Record set —
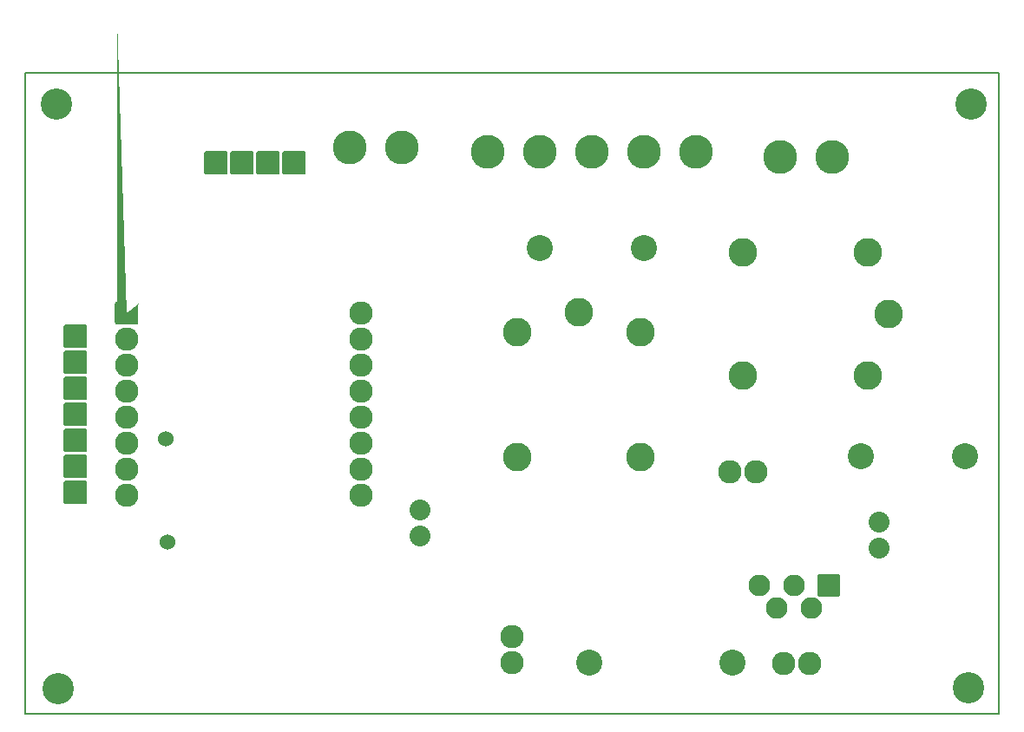
<source format=gbr>
G04 PROTEUS GERBER X2 FILE*
%TF.GenerationSoftware,Labcenter,Proteus,8.9-SP2-Build28501*%
%TF.CreationDate,2023-07-27T06:52:36+00:00*%
%TF.FileFunction,Soldermask,Top*%
%TF.FilePolarity,Negative*%
%TF.Part,Single*%
%TF.SameCoordinates,{a6dc1c72-05ea-40b1-9d21-e55aeb3cbc9d}*%
%FSLAX45Y45*%
%MOMM*%
G01*
%TA.AperFunction,Material*%
%ADD25C,1.524000*%
%AMPPAD018*
4,1,68,
1.143000,0.889000,
1.143000,-0.889000,
1.141720,-0.915400,
1.137950,-0.940930,
1.131800,-0.965490,
1.123400,-0.988960,
1.112870,-1.011220,
1.100300,-1.032150,
1.085840,-1.051650,
1.069580,-1.069580,
1.051640,-1.085840,
1.032150,-1.100300,
1.011220,-1.112860,
0.988960,-1.123400,
0.965490,-1.131800,
0.940930,-1.137950,
0.915400,-1.141720,
0.889000,-1.143000,
-0.889000,-1.143000,
-0.915400,-1.141720,
-0.940930,-1.137950,
-0.965490,-1.131800,
-0.988960,-1.123400,
-1.011220,-1.112860,
-1.032150,-1.100300,
-1.051640,-1.085840,
-1.069580,-1.069580,
-1.085840,-1.051650,
-1.100300,-1.032150,
-1.112870,-1.011220,
-1.123400,-0.988960,
-1.131800,-0.965490,
-1.137950,-0.940930,
-1.141720,-0.915400,
-1.143000,-0.889000,
-1.143000,0.889000,
-1.141720,0.915400,
-1.137950,0.940930,
-1.131800,0.965490,
-1.123400,0.988960,
-1.112870,1.011220,
-1.100300,1.032150,
-1.085840,1.051650,
-1.069580,1.069580,
-1.051640,1.085840,
-1.032150,1.100300,
-1.011220,1.112860,
-0.988960,1.123400,
-0.965490,1.131800,
-0.940930,1.137950,
-0.915400,1.141720,
-0.889000,1.143000,
0.889000,1.143000,
0.915400,1.141720,
0.940930,1.137950,
0.965490,1.131800,
0.988960,1.123400,
1.011220,1.112860,
1.032150,1.100300,
1.051640,1.085840,
1.069580,1.069580,
1.085840,1.051650,
1.100300,1.032150,
1.112870,1.011220,
1.123400,0.988960,
1.131800,0.965490,
1.137950,0.940930,
1.141720,0.915400,
1.143000,0.889000,
0*%
%TA.AperFunction,Material*%
%ADD26PPAD018*%
%ADD27C,2.286000*%
%TA.AperFunction,Material*%
%ADD28C,2.794000*%
%ADD29C,3.302000*%
%AMPPAD022*
4,1,36,
1.010000,-1.060000,
-1.010000,-1.060000,
-1.020220,-1.059000,
-1.029680,-1.056140,
-1.038180,-1.051590,
-1.045540,-1.045540,
-1.051590,-1.038180,
-1.056140,-1.029680,
-1.059000,-1.020220,
-1.060000,-1.010000,
-1.060000,1.010000,
-1.059000,1.020220,
-1.056140,1.029680,
-1.051590,1.038180,
-1.045540,1.045540,
-1.038180,1.051590,
-1.029680,1.056140,
-1.020220,1.059000,
-1.010000,1.060000,
1.010000,1.060000,
1.020220,1.059000,
1.029680,1.056140,
1.038180,1.051590,
1.045540,1.045540,
1.051590,1.038180,
1.056140,1.029680,
1.059000,1.020220,
1.060000,1.010000,
1.060000,-1.010000,
1.059000,-1.020220,
1.056140,-1.029680,
1.051590,-1.038180,
1.045540,-1.045540,
1.038180,-1.051590,
1.029680,-1.056140,
1.020220,-1.059000,
1.010000,-1.060000,
0*%
%ADD72PPAD022*%
%ADD73C,2.120000*%
%TA.AperFunction,Material*%
%ADD30C,2.032000*%
%ADD31C,2.540000*%
%AMPPAD026*
4,1,36,
1.016000,-1.143000,
-1.016000,-1.143000,
-1.041970,-1.140470,
-1.065980,-1.133200,
-1.087580,-1.121650,
-1.106290,-1.106290,
-1.121650,-1.087570,
-1.133200,-1.065980,
-1.140470,-1.041970,
-1.143000,-1.016000,
-1.143000,1.016000,
-1.140470,1.041970,
-1.133200,1.065980,
-1.121650,1.087570,
-1.106290,1.106290,
-1.087580,1.121650,
-1.065980,1.133200,
-1.041970,1.140470,
-1.016000,1.143000,
1.016000,1.143000,
1.041970,1.140470,
1.065980,1.133200,
1.087580,1.121650,
1.106290,1.106290,
1.121650,1.087570,
1.133200,1.065980,
1.140470,1.041970,
1.143000,1.016000,
1.143000,-1.016000,
1.140470,-1.041970,
1.133200,-1.065980,
1.121650,-1.087570,
1.106290,-1.106290,
1.087580,-1.121650,
1.065980,-1.133200,
1.041970,-1.140470,
1.016000,-1.143000,
0*%
%TA.AperFunction,Material*%
%ADD32PPAD026*%
%AMPPAD027*
4,1,36,
-1.143000,-1.016000,
-1.143000,1.016000,
-1.140470,1.041970,
-1.133200,1.065980,
-1.121650,1.087580,
-1.106290,1.106290,
-1.087570,1.121650,
-1.065980,1.133200,
-1.041970,1.140470,
-1.016000,1.143000,
1.016000,1.143000,
1.041970,1.140470,
1.065980,1.133200,
1.087570,1.121650,
1.106290,1.106290,
1.121650,1.087580,
1.133200,1.065980,
1.140470,1.041970,
1.143000,1.016000,
1.143000,-1.016000,
1.140470,-1.041970,
1.133200,-1.065980,
1.121650,-1.087580,
1.106290,-1.106290,
1.087570,-1.121650,
1.065980,-1.133200,
1.041970,-1.140470,
1.016000,-1.143000,
-1.016000,-1.143000,
-1.041970,-1.140470,
-1.065980,-1.133200,
-1.087570,-1.121650,
-1.106290,-1.106290,
-1.121650,-1.087580,
-1.133200,-1.065980,
-1.140470,-1.041970,
-1.143000,-1.016000,
0*%
%TA.AperFunction,Material*%
%ADD33PPAD027*%
%TA.AperFunction,Material*%
%ADD34C,3.048000*%
%TA.AperFunction,Profile*%
%ADD20C,0.203200*%
%TD.AperFunction*%
D25*
X+1387466Y-4576600D03*
X+1370533Y-3569067D03*
D26*
X+990000Y-2340000D03*
D27*
X+990000Y-2594000D03*
X+990000Y-2848000D03*
X+990000Y-3102000D03*
X+990000Y-3356000D03*
X+990000Y-3610000D03*
X+990000Y-3864000D03*
X+990000Y-4118000D03*
X+3276000Y-2340000D03*
X+3276000Y-2594000D03*
X+3276000Y-2848000D03*
X+3276000Y-3102000D03*
X+3276000Y-3356000D03*
X+3276000Y-3610000D03*
X+3276000Y-3864000D03*
X+3276000Y-4118000D03*
D28*
X+8220000Y-2950000D03*
X+8220000Y-1750000D03*
X+8420000Y-2350000D03*
X+7000000Y-2950000D03*
X+7000000Y-1750000D03*
D29*
X+4514000Y-770000D03*
X+5022000Y-770000D03*
X+5530000Y-770000D03*
X+6038000Y-770000D03*
X+6546000Y-770000D03*
D27*
X+7654000Y-5760000D03*
X+7400000Y-5760000D03*
D72*
X+7840000Y-5000000D03*
D73*
X+7670000Y-5220000D03*
X+7500000Y-5000000D03*
X+7330000Y-5220000D03*
X+7160000Y-5000000D03*
D27*
X+7124000Y-3890000D03*
X+6870000Y-3890000D03*
X+4750000Y-5754000D03*
X+4750000Y-5500000D03*
D30*
X+3849302Y-4260000D03*
X+3849302Y-4514000D03*
D31*
X+5500000Y-5750000D03*
X+6897000Y-5750000D03*
X+8154000Y-3740000D03*
X+9170000Y-3740000D03*
D30*
X+8330000Y-4380000D03*
X+8330000Y-4634000D03*
D28*
X+6000000Y-2530000D03*
X+4800000Y-2530000D03*
X+5400000Y-2330000D03*
X+6000000Y-3750000D03*
X+4800000Y-3750000D03*
D31*
X+5014000Y-1710000D03*
X+6030000Y-1710000D03*
D32*
X+2624000Y-880000D03*
X+2370000Y-880000D03*
X+2116000Y-880000D03*
X+1862000Y-880000D03*
D33*
X+490000Y-4094000D03*
X+490000Y-3840000D03*
X+490000Y-3586000D03*
X+490000Y-3332000D03*
X+490000Y-3078000D03*
X+490000Y-2824000D03*
X+490000Y-2570000D03*
D29*
X+7360000Y-820000D03*
X+7868000Y-820000D03*
X+3160000Y-720000D03*
X+3668000Y-720000D03*
D34*
X+320000Y-6010000D03*
X+300000Y-300000D03*
X+9200000Y-6000000D03*
X+9230000Y-300000D03*
D20*
X+0Y-6250000D02*
X+9500000Y-6250000D01*
X+9500000Y+0D01*
X+0Y+0D01*
X+0Y-6250000D01*
M02*

</source>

Directive —
Starting at the line that contains "X+2624000Y-880000D03*", write out every line through the last one in the data above, exactly as it stands.

The completed task —
X+2624000Y-880000D03*
X+2370000Y-880000D03*
X+2116000Y-880000D03*
X+1862000Y-880000D03*
D33*
X+490000Y-4094000D03*
X+490000Y-3840000D03*
X+490000Y-3586000D03*
X+490000Y-3332000D03*
X+490000Y-3078000D03*
X+490000Y-2824000D03*
X+490000Y-2570000D03*
D29*
X+7360000Y-820000D03*
X+7868000Y-820000D03*
X+3160000Y-720000D03*
X+3668000Y-720000D03*
D34*
X+320000Y-6010000D03*
X+300000Y-300000D03*
X+9200000Y-6000000D03*
X+9230000Y-300000D03*
D20*
X+0Y-6250000D02*
X+9500000Y-6250000D01*
X+9500000Y+0D01*
X+0Y+0D01*
X+0Y-6250000D01*
M02*

</source>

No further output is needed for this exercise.